A Fantastic Woman

The opening credits roll over a waterfall. Four cascades crash into a foamy, white centre. This image of violent flux will be applied many times to the face and body of Marina (Daniela Vega): her countenance wobbles in the reflection of a mirror held up by two workers; she’s disfigured by the pulsing lights – red, white, red, white – of a nightclub; her face is pulled into a hideous gurn by sellotape wrapped violently around her head. Marina is a trans woman. These images show an identity that’s provisional, interrogative, underdetermined. And the people she comes into contact with – desperate for simplicity and fixedness – find this ongoing flux uncomfortable. One accusation becomes a refrain: ‘I don’t know who you are.’ 

After her partner dies, she is forced to defend her legitimacy to his family and the state. His ex-wife calls her a pervert and a chimera. Marina’s boss – otherwise a comradely figure – reproaches her for being mysterious. If she is enigmatic, sometimes to the point of inscrutability, it’s because Chilean society has taught her to guard against an attack that is always imminent. People, especially state officials, are so cruel, and so casual about it: they use her old, male name; they watch while she undresses; they refuse to acknowledge she had a ‘healthy, loving, consensual relationship’.

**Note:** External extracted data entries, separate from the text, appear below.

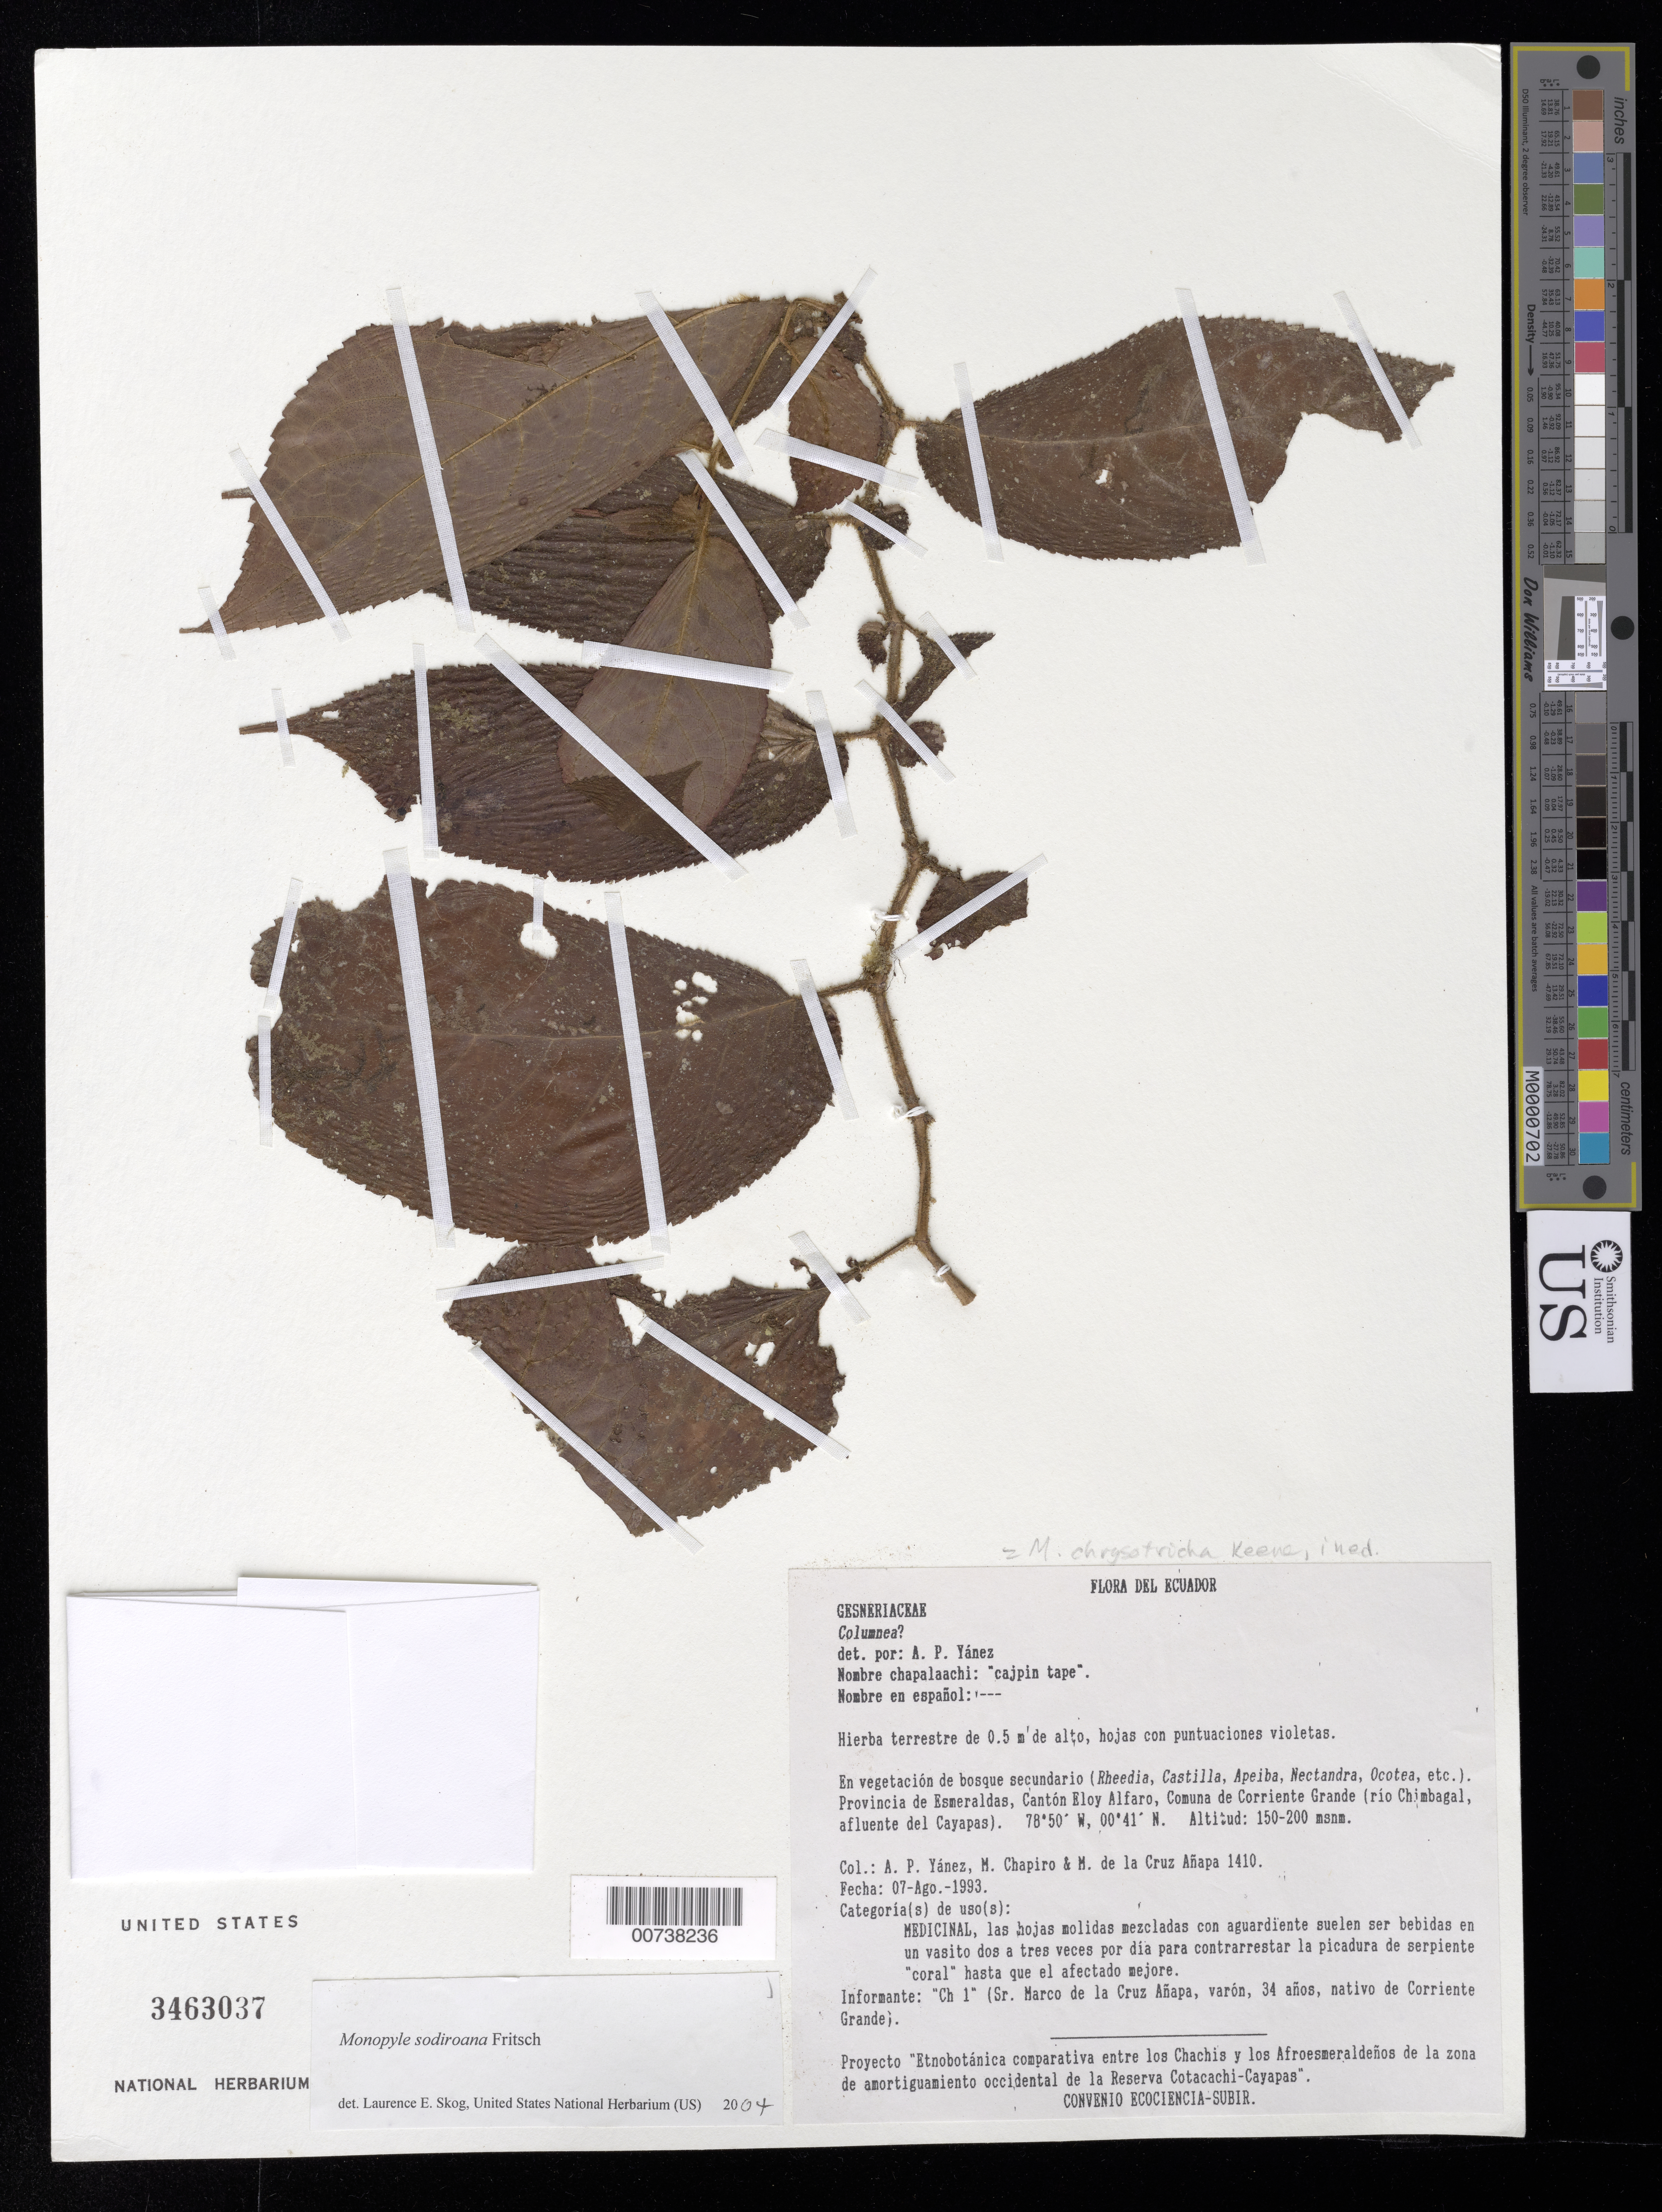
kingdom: Plantae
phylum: Tracheophyta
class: Magnoliopsida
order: Lamiales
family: Gesneriaceae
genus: Monopyle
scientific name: Monopyle sodiroana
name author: Fritsch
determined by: Skog, Laurence E.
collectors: A. Yánez, M. Chapiro & M. de la Cruz Añapa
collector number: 1410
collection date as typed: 07 Aug 1993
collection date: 1993-08-07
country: Ecuador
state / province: Esmeraldas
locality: Provincia de Esmeraldas, Cantón Eloy Alfaro, Comuna de Corriente Grande (río Chimbaga, afluente del Cayapas)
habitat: En vegetación de bosque secundario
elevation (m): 150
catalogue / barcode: US 3463037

There are scenes where she negotiates conflict through exactitude, wearing a mask of desperate civility. The most memorable sees her walking through a sauna, transitioning from female to male, passing as both, in order to open her partner’s locker. It’s a brilliantly suspenseful use of gender fluidity. Elsewhere, she is triumphant. She fights for custody of her dog and she wins, and in the end she is able to resume her life. As the title of the film announces, the tone is celebratory. Marina is a FANTASTIC WOMAN, not some opaque, amorphous chimera. Vega was by all accounts an integral part of the creative process, and her character vibrates with life, especially in the scenes of tenderness. Early on, she’s in love, singing, laughing, having sex. The scenes between her and her piano teacher feel sincerely intimate; he sermonises, ‘You don’t ask for love or peace. You say “let me be your instrument of love, let me be your vessel of peace”’. And – most powerful of all – there is the magical realist song-and-dance sequence, when she seems to inhabits her flesh in a grand and perfect way. The discoteque atmosphere is unusually exhilarating, managing to communicate the spontaneous thrill of the sesh, an almost prefigurative moment. 

It’s not a perfect film, but at this point in the culture it’s an important film: a celebration of survival, performed with the rhythm of resistance.